操業開始50年 鹿児島・さつま町にある世界最大の工場とは? この町ならではの施設も完備!

image
image
image
image

わずか数センチの小さな部品ながら自動車やオートバイのエンジンに欠かせない部品、それがスパークプラグです。このスパークプラグの生産量世界一を誇る工場が、鹿児島県さつま町にあります。操業開始から50年を迎えたその工場に潜入しました。
自動車やオートバイなどのエンジンの内部で火花を放ちエンジンを作動させる役割を果たす、スパークプラグ。わずか数センチ、価格も数百円から数千円と、決して高価なものではありませんが、エンジンに欠かせない部品でもあります。
そんなスパークプラグの製造で世界一の生産量を誇るのが、さつま町田原の「日特スパークテックWKSさつま工場」です。愛知県に本社を置く日本特殊陶業のグループ会社の工場で、2023年、操業開始から50年を迎えました。
用途に応じた3000種類ものプラグを製造でき、月間の生産数は約2500万本。これまでに110億本以上のプラグを製造し、現在、約1200人の従業員が勤務しています。
日特スパークテックWKSさつま工場・山口益男副工場長
「ここは最終の組み立て工程になります。セラミック部品と金具部品を組み合わせる工程ですが、最終(工程)なので手厚い保証(検査)がされています」
鹿児島テレビ薩摩川内支局・牧瀬大輔記者
「こちらでは、製品をメーカーに出荷する前の最終確認が行われています」
エンジンに点火するという部品の性質上、細心の注意がはらわれる製品の検査。工場内での作業の多くは機械化されていますが、一部の製品はメーカーの要望により、最終検査が人の目で入念に実施されています。
従業員
「最後に触れる検査のところなので、不良品が流れないように気を使いますね」
従業員
「検査するところは決まっています。でも、全体的に見てはいます。検査する順番というか、流れというのが決まっていて、みんなその流れ通りにしています」
こうして生産される製品の約8割は、補修用の交換部品として中東や南アフリカをはじめとした海外に輸出されているそうです。

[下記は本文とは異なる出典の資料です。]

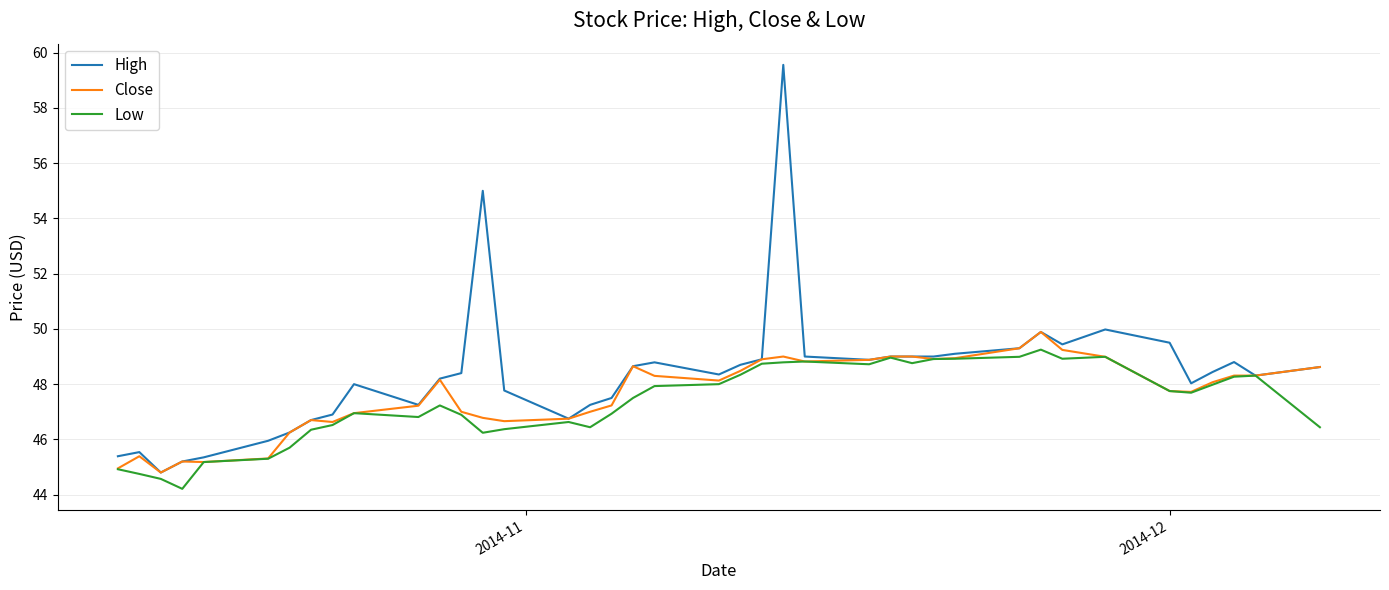

Which series has the widest spread of values?

High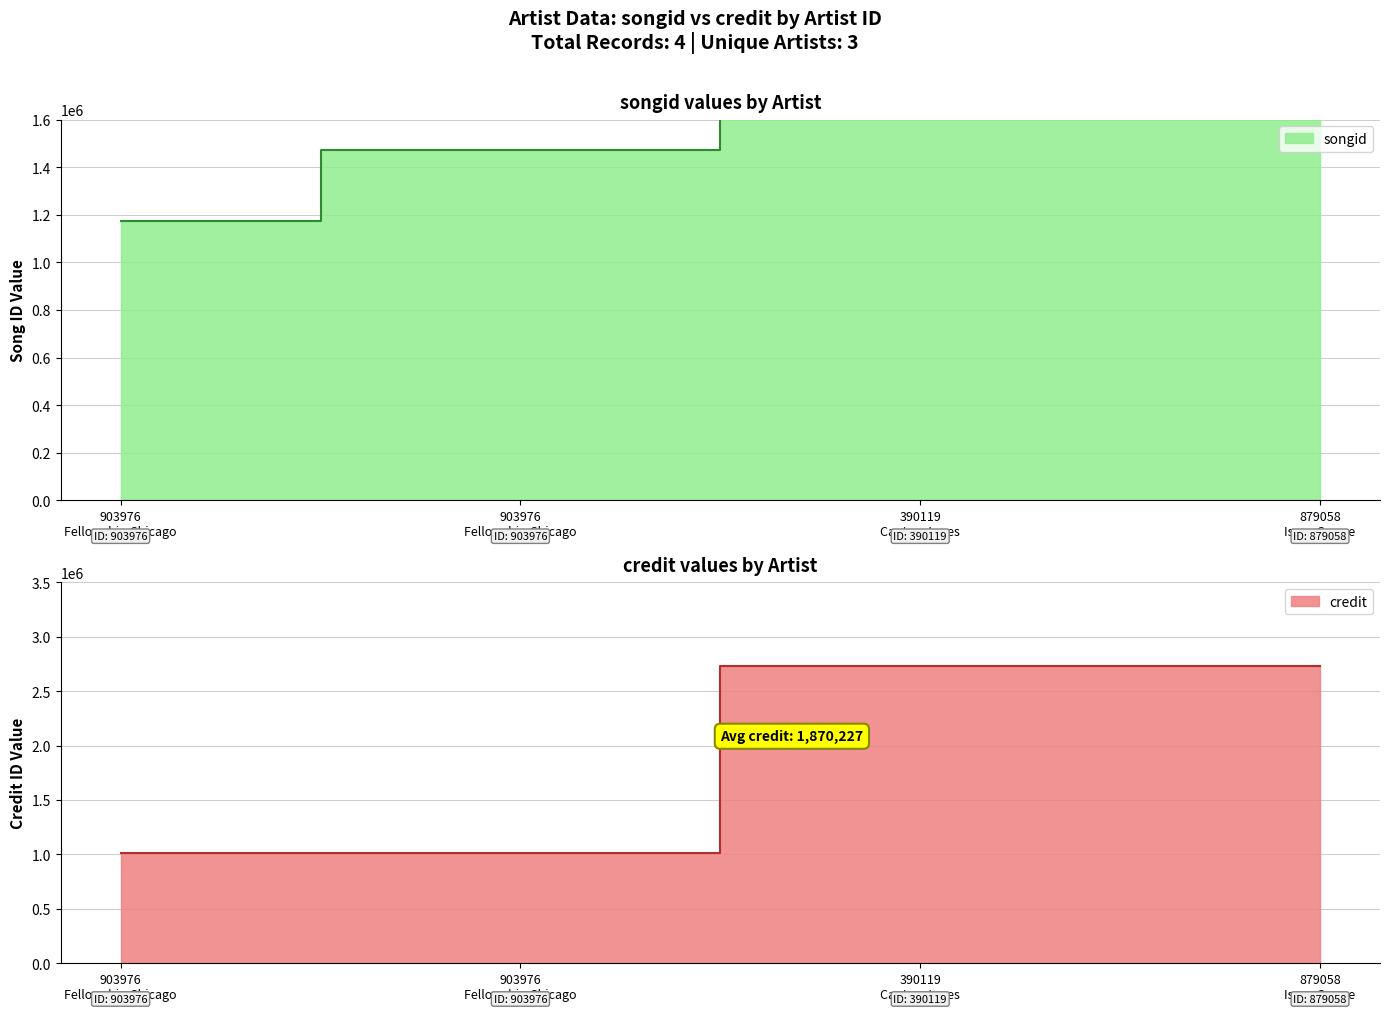

At how many categories does at least one series exceed 2506558?

2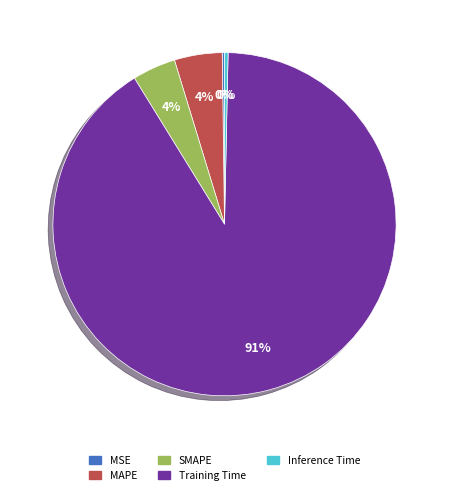

Which slice is the smallest?

MSE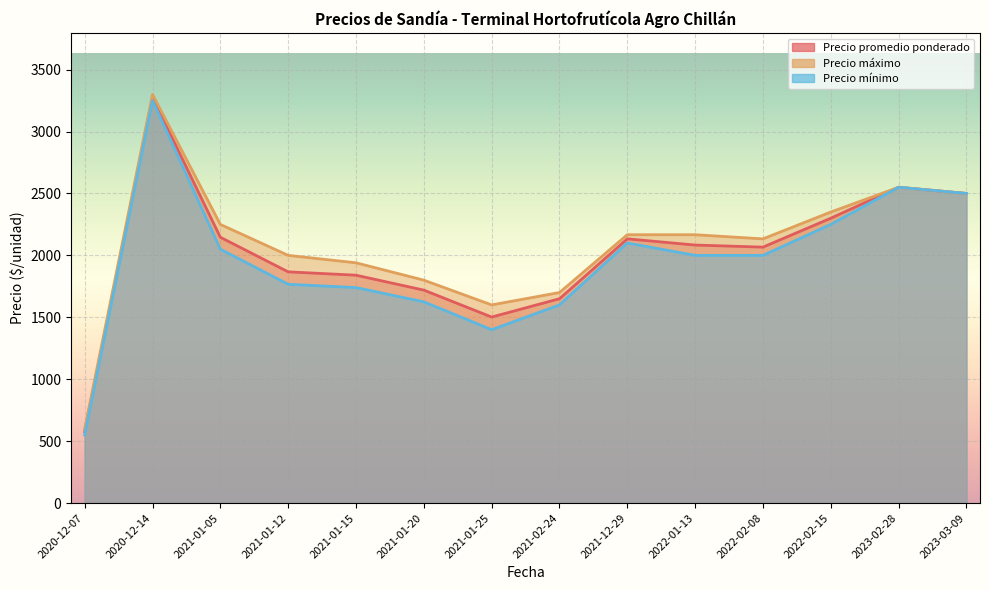

Is the value of Precio mínimo at 2021-01-20 greater than the value of Precio máximo at 2022-02-08?

No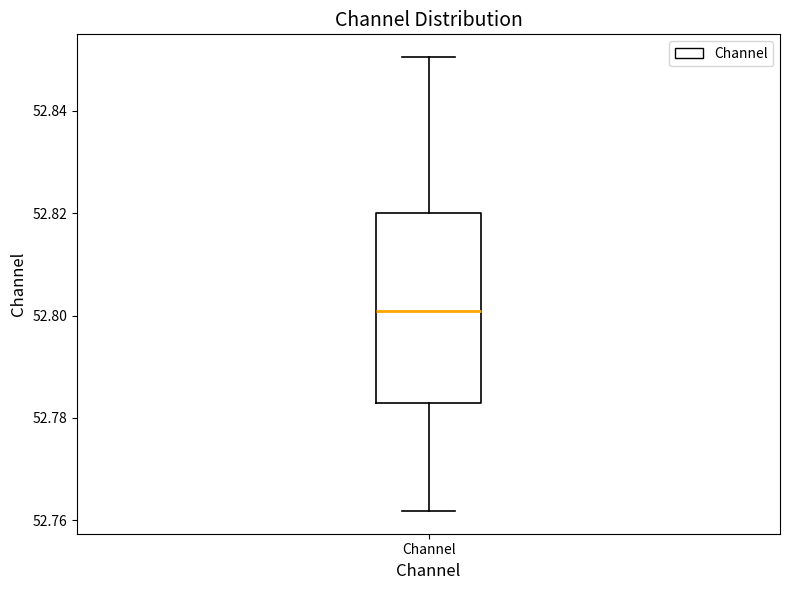

Transcribe this box plot: give where the median line is, the range the box spans, and where the two whiskers end, as read against the y-axis. The values are not printed on the chart, so give them approximately, as read against the axis.

median 52.800, box 52.782 to 52.820, whiskers 52.762 to 52.850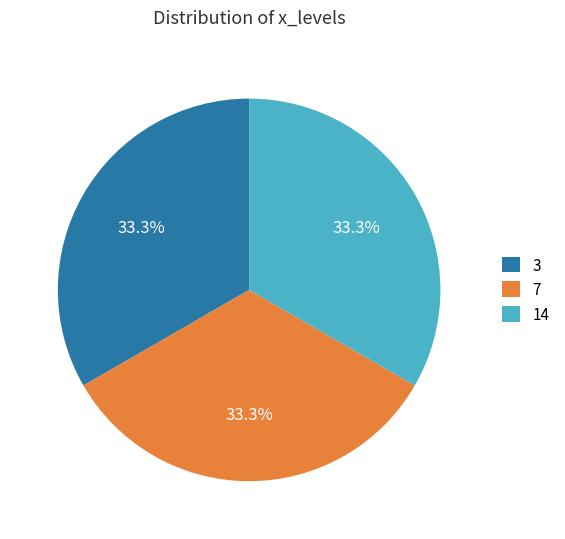

Does 7 represent more than half of the total?

No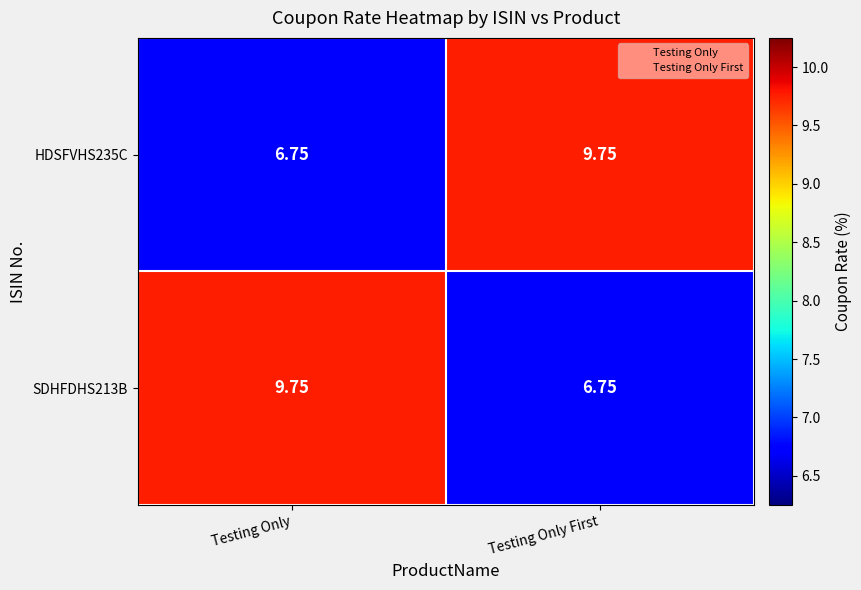

At which label does HDSFVHS235C reach its minimum?

Testing Only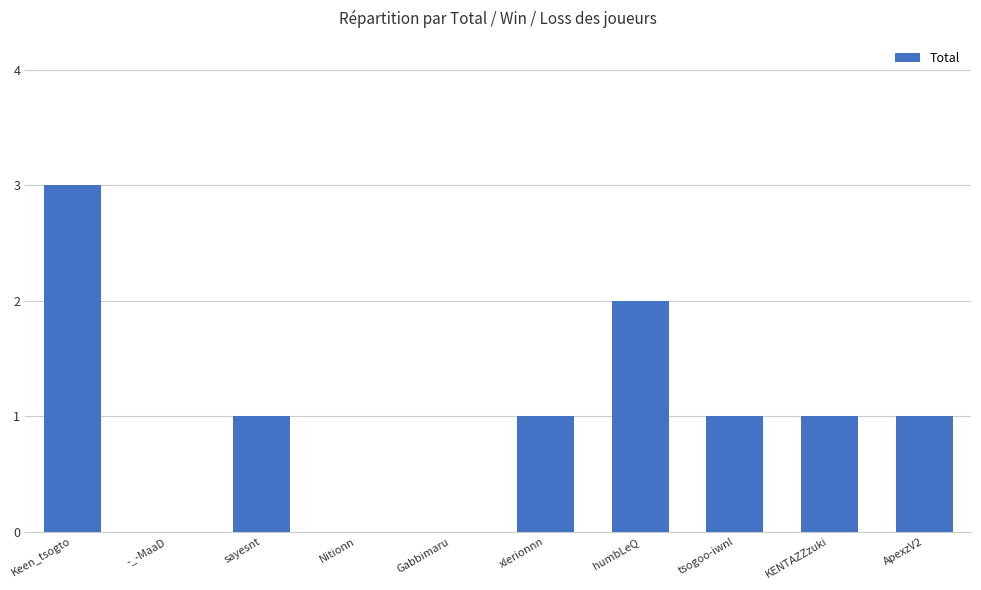

Read the value at Keen_tsogto.

3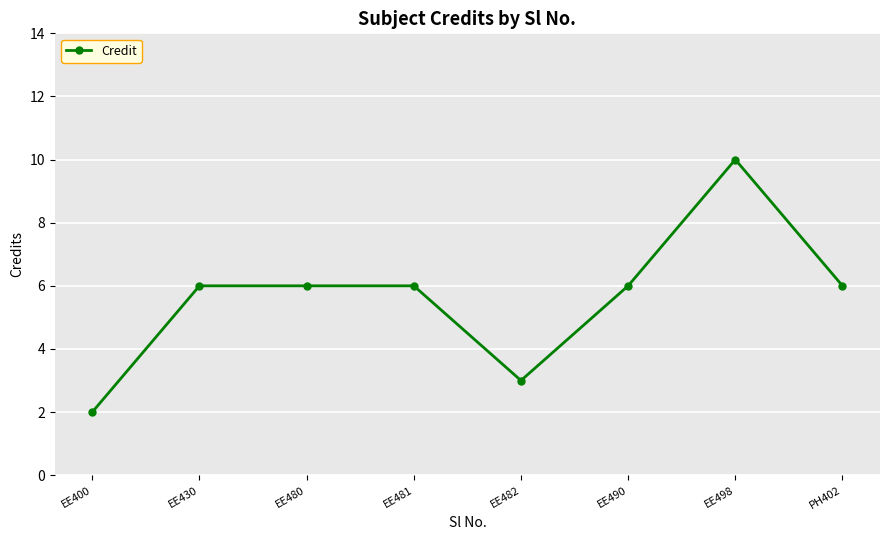

True or false: the data shows 4 at EE482.

False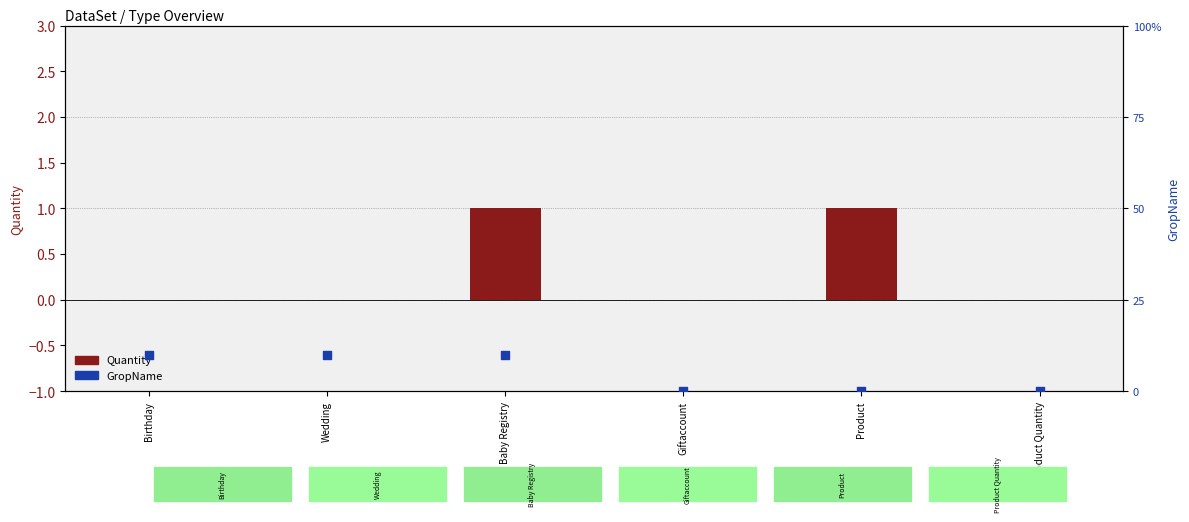

What is the total value across all series at Birthday?

10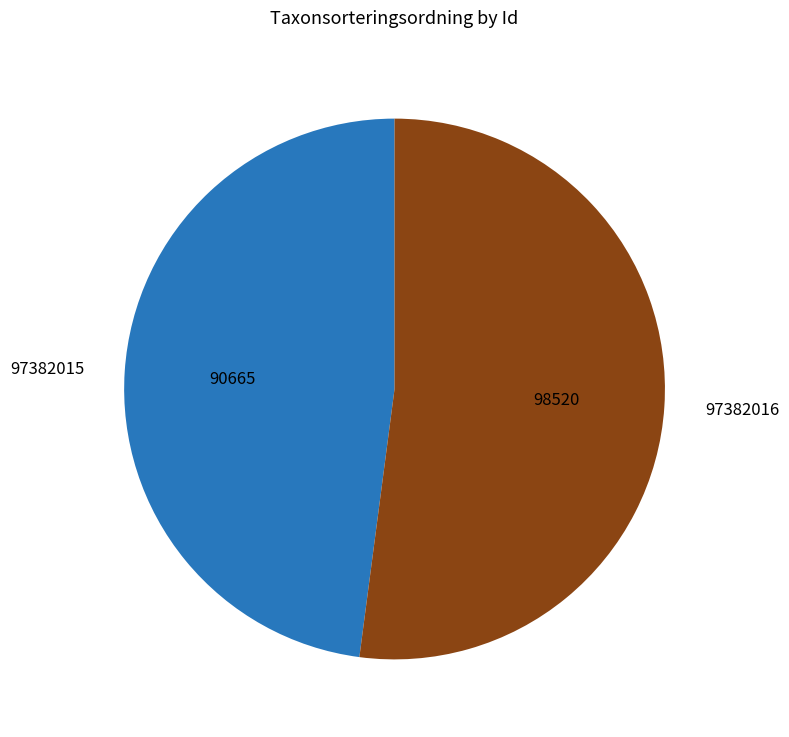

The 97382016 slice represents 46% of the pie. True or false?

False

一方、工場の中には従業員向けに、鹿児島ならではのこんな意外な施設も。
敷地内から湧き出る源泉を使った源泉かけ流しの温泉です。従業員とその家族はこのお湯を1年中楽しむことができます。
さらにトレーニングジムも! 従業員ならだれでも利用でき、取材した日は社会人ラグビーの九州リーグで活躍するラグビー部のメンバーが汗を流していました。
記者)勤務の後に汗を流していますけどいかがですか?
ラグビー部員「本当にうれしいですね、こういう施設があって」
ラグビー部員「働いた後に(トレーニングで)もう一度、頑張る。さっぱりした気持ちで帰るというのがすごく良いと思います。」
世界一の生産規模に…変わりダネの福利厚生…。しかし工場の特色はこれだけにとどまりません。
もうひとつの特色が、地元雇用です。約1200人の従業員の半数ほどが町内からの採用で、立地するさつま町でも地域振興への影響は大きいと話します。
さつま町・上野俊市町長
「身近なところに、世界規模の工場があるというのは、どこにもない素晴らしいもの。地域経済の要として、中心的な存在として、しっかりと支えてきていただき、雇用の面でも非常に大きな役割を果たしてもらっていると思う」
日特スパークテックWKSさつま工場・山口益男副工場長
「最初は90人程度で生産を開始しました。それから、今日(こんにち)世界一の生産工場に成長したわけですが、引き続きこれからも60年、70年、100年と、さつま工場で生産し続けられるように、しっかり後輩にたすきをつなぎ、さらなる成長をしていきたい」
創業開始から50年。今後電気自動車が普及するとスパークプラグは必要なくなるのでは?との疑問もありますが、この工場で生産される製品の約8割は補修用の交換部品として中東や南アフリカなどに輸出されているので、すぐに需要がなくなるということはなさそうです。
このように自動車関連産業を取り巻く環境が目まぐるしく変化する中、今後も工場はエンジンになくてはならない部品の製造元として、地域と共にさらなる飛躍をめざします。